**What the task requires:**
When you reach the line with "另外，一些新的Android Jetpack API，比如导航控制器（navigation" in the data below, begin printing lines exactly, and stop once the line with "像 TensorFlow 1.x" has been printed.

**Stored data:**
━━━━━━━━━━

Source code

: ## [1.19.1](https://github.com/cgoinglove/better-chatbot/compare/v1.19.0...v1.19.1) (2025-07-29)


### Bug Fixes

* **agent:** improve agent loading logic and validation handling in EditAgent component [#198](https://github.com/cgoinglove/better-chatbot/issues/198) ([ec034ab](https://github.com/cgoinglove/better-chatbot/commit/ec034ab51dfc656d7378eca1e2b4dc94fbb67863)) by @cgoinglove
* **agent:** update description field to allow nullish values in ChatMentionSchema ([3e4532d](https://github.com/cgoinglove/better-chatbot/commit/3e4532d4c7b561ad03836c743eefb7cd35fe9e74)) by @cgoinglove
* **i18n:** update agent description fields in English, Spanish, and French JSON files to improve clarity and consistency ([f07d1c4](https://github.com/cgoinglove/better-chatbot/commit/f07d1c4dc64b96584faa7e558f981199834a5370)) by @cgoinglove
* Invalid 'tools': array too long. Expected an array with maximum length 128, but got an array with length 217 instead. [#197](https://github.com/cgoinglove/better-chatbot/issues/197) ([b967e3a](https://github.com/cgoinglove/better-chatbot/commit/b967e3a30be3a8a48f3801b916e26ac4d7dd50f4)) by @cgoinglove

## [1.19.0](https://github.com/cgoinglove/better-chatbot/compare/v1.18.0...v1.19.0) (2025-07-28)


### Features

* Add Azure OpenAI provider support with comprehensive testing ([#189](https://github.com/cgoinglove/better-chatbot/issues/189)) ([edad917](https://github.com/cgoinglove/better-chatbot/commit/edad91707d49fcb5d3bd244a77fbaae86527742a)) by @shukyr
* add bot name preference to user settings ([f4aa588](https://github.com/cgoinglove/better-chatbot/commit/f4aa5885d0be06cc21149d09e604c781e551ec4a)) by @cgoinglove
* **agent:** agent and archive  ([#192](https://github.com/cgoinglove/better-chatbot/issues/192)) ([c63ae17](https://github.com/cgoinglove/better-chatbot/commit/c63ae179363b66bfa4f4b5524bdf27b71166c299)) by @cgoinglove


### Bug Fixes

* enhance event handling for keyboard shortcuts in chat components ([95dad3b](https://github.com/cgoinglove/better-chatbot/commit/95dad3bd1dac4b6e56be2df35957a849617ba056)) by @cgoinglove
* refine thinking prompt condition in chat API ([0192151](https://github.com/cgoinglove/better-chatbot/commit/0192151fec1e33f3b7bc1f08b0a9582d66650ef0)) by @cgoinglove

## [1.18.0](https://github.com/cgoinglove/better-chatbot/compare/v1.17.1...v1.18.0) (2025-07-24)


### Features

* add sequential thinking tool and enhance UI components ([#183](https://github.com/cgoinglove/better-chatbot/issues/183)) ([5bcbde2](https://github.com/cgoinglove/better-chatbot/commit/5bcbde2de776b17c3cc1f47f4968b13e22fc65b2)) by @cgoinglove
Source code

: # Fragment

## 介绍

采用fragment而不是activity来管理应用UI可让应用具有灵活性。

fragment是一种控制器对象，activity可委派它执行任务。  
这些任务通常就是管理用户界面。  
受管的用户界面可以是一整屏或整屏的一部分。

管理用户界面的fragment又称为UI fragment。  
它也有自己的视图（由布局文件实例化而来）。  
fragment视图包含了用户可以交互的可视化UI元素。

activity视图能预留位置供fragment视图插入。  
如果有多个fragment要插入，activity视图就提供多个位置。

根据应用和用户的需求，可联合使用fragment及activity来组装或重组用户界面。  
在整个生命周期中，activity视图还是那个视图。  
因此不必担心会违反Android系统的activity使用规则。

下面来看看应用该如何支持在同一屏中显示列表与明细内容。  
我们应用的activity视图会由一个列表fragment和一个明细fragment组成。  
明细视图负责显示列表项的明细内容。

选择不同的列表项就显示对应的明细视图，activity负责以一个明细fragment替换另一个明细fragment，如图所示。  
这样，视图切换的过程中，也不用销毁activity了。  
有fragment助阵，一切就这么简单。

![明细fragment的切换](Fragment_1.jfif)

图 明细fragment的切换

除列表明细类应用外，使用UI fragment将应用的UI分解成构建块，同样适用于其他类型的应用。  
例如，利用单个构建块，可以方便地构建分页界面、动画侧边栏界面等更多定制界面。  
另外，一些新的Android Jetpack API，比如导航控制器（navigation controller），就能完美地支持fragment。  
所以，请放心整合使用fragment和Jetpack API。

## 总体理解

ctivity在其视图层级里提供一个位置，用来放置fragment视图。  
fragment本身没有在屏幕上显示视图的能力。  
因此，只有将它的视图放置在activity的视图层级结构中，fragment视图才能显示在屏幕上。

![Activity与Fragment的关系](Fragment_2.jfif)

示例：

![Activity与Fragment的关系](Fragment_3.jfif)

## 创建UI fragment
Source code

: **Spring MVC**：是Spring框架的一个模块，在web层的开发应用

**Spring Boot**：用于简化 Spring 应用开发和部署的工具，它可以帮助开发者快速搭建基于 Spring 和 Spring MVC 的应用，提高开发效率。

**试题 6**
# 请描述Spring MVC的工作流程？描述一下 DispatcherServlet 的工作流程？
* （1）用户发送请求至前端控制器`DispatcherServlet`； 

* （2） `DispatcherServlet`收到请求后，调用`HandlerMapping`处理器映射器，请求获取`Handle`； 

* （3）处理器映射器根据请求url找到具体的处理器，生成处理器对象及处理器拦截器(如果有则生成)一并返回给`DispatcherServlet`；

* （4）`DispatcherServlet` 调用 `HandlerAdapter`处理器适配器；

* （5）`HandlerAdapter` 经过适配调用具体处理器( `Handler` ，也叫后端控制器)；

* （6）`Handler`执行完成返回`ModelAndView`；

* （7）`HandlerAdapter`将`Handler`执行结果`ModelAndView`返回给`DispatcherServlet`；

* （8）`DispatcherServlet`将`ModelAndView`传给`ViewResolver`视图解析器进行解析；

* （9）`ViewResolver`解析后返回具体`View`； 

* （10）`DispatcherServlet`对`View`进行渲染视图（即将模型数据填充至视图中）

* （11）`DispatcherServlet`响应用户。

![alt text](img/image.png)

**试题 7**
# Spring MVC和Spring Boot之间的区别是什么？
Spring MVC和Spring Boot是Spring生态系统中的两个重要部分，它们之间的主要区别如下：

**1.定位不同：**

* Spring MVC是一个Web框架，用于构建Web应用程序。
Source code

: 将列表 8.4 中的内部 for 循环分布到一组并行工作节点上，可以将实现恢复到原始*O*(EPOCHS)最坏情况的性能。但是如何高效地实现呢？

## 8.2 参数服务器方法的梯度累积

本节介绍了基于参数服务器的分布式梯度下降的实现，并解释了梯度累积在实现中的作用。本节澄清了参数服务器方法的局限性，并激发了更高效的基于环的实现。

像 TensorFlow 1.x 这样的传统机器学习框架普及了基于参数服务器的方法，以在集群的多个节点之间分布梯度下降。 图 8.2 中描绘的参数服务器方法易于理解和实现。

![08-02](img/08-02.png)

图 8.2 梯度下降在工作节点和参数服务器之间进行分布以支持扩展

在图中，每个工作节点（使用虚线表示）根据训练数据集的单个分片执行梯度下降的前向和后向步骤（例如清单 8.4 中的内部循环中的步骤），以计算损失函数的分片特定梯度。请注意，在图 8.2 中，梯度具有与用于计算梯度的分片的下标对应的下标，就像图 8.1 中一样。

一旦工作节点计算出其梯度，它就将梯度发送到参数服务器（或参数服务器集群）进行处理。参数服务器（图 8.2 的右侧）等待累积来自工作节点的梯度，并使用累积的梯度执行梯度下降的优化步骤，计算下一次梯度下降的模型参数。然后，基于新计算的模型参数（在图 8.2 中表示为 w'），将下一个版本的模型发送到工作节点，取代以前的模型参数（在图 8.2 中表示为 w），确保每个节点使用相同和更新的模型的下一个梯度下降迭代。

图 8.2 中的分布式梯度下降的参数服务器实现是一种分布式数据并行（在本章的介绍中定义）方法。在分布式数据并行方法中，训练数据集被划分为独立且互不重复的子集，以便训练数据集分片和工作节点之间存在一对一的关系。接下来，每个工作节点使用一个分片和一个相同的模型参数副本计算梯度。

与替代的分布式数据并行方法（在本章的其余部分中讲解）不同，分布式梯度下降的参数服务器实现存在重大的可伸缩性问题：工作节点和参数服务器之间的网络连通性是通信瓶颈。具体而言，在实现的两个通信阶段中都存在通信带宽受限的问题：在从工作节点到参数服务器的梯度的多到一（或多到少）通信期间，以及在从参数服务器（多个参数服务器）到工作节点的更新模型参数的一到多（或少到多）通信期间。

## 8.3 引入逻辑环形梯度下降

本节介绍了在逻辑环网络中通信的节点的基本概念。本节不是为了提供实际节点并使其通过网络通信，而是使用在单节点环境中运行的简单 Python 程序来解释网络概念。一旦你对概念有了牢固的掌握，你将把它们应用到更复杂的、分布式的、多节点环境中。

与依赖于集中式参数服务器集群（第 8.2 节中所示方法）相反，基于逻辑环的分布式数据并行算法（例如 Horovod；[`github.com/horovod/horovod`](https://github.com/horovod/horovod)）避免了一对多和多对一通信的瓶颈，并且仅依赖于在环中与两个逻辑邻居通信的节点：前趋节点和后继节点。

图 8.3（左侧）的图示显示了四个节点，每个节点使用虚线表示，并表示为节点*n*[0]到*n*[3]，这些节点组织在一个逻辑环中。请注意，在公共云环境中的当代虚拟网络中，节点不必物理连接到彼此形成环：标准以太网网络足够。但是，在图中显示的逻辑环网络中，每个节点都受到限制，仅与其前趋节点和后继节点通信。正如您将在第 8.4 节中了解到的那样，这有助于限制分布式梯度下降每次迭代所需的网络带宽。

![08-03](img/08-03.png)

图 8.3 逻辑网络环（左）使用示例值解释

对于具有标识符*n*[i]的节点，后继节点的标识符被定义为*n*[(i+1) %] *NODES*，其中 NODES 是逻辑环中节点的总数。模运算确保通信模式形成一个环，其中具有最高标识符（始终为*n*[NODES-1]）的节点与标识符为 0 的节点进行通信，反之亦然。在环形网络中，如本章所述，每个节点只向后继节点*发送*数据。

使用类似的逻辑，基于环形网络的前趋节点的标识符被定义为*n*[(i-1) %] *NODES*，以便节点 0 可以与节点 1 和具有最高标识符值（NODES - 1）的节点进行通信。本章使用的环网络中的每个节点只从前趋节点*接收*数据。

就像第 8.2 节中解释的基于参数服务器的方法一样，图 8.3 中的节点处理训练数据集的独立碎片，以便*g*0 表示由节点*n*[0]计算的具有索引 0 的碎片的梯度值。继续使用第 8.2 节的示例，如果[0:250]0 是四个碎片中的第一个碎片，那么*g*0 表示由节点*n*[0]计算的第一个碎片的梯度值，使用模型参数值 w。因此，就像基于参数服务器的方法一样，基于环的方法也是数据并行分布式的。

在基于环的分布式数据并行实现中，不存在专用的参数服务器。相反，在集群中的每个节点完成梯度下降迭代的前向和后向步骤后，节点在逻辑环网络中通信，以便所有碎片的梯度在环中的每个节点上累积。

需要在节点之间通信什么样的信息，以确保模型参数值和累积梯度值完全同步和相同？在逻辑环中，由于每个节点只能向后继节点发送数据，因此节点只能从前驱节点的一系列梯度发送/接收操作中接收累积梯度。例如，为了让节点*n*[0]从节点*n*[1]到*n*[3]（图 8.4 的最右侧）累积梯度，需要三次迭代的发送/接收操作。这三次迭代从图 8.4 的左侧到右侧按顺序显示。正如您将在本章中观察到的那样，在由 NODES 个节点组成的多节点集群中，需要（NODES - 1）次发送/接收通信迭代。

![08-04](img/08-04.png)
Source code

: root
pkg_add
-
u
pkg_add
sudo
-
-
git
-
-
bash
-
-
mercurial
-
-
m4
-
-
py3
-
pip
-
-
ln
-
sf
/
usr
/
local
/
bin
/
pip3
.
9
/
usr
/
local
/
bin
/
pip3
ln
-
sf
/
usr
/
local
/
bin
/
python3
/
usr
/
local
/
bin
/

━━━━━━━━━━

**Solved problem:**
另外，一些新的Android Jetpack API，比如导航控制器（navigation controller），就能完美地支持fragment。  
所以，请放心整合使用fragment和Jetpack API。

## 总体理解

ctivity在其视图层级里提供一个位置，用来放置fragment视图。  
fragment本身没有在屏幕上显示视图的能力。  
因此，只有将它的视图放置在activity的视图层级结构中，fragment视图才能显示在屏幕上。

![Activity与Fragment的关系](Fragment_2.jfif)

示例：

![Activity与Fragment的关系](Fragment_3.jfif)

## 创建UI fragment
Source code

: **Spring MVC**：是Spring框架的一个模块，在web层的开发应用

**Spring Boot**：用于简化 Spring 应用开发和部署的工具，它可以帮助开发者快速搭建基于 Spring 和 Spring MVC 的应用，提高开发效率。

**试题 6**
# 请描述Spring MVC的工作流程？描述一下 DispatcherServlet 的工作流程？
* （1）用户发送请求至前端控制器`DispatcherServlet`； 

* （2） `DispatcherServlet`收到请求后，调用`HandlerMapping`处理器映射器，请求获取`Handle`； 

* （3）处理器映射器根据请求url找到具体的处理器，生成处理器对象及处理器拦截器(如果有则生成)一并返回给`DispatcherServlet`；

* （4）`DispatcherServlet` 调用 `HandlerAdapter`处理器适配器；

* （5）`HandlerAdapter` 经过适配调用具体处理器( `Handler` ，也叫后端控制器)；

* （6）`Handler`执行完成返回`ModelAndView`；

* （7）`HandlerAdapter`将`Handler`执行结果`ModelAndView`返回给`DispatcherServlet`；

* （8）`DispatcherServlet`将`ModelAndView`传给`ViewResolver`视图解析器进行解析；

* （9）`ViewResolver`解析后返回具体`View`； 

* （10）`DispatcherServlet`对`View`进行渲染视图（即将模型数据填充至视图中）

* （11）`DispatcherServlet`响应用户。

![alt text](img/image.png)

**试题 7**
# Spring MVC和Spring Boot之间的区别是什么？
Spring MVC和Spring Boot是Spring生态系统中的两个重要部分，它们之间的主要区别如下：

**1.定位不同：**

* Spring MVC是一个Web框架，用于构建Web应用程序。
Source code

: 将列表 8.4 中的内部 for 循环分布到一组并行工作节点上，可以将实现恢复到原始*O*(EPOCHS)最坏情况的性能。但是如何高效地实现呢？

## 8.2 参数服务器方法的梯度累积

本节介绍了基于参数服务器的分布式梯度下降的实现，并解释了梯度累积在实现中的作用。本节澄清了参数服务器方法的局限性，并激发了更高效的基于环的实现。

像 TensorFlow 1.x 这样的传统机器学习框架普及了基于参数服务器的方法，以在集群的多个节点之间分布梯度下降。 图 8.2 中描绘的参数服务器方法易于理解和实现。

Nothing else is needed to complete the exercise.